* _Exercise brief_
Show all lines from the records below in which the string "parlanti" is present.

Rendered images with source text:

____________

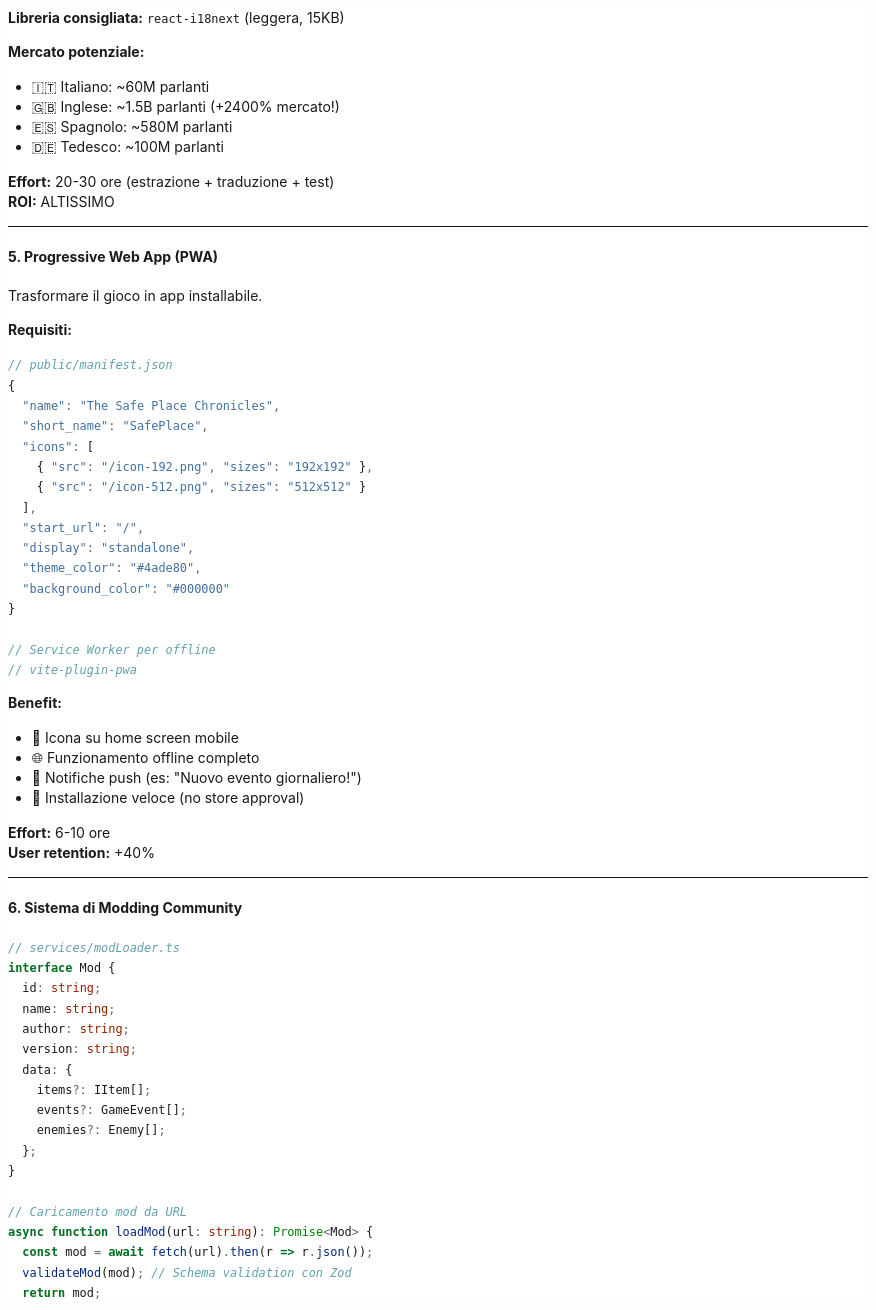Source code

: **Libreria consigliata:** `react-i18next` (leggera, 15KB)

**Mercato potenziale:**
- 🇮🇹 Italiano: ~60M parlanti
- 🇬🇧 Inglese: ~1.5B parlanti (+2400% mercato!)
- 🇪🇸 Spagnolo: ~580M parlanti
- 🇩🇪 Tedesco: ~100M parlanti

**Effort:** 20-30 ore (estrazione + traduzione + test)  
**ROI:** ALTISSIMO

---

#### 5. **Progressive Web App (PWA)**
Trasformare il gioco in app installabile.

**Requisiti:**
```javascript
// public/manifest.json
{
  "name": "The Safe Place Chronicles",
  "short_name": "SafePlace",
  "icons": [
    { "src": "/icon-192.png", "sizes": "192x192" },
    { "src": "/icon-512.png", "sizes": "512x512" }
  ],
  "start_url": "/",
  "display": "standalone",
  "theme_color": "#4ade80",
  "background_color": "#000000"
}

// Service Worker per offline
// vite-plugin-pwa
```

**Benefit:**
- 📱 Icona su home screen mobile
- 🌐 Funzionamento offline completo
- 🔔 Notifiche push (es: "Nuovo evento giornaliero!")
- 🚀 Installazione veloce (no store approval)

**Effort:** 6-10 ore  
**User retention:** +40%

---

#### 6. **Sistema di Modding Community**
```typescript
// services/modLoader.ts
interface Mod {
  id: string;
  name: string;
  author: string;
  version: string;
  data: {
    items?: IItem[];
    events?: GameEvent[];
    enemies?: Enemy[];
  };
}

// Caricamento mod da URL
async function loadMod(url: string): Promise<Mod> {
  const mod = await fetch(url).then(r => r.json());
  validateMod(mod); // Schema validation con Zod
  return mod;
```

____________

* _Reply_
- 🇮🇹 Italiano: ~60M parlanti
- 🇬🇧 Inglese: ~1.5B parlanti (+2400% mercato!)
- 🇪🇸 Spagnolo: ~580M parlanti
- 🇩🇪 Tedesco: ~100M parlanti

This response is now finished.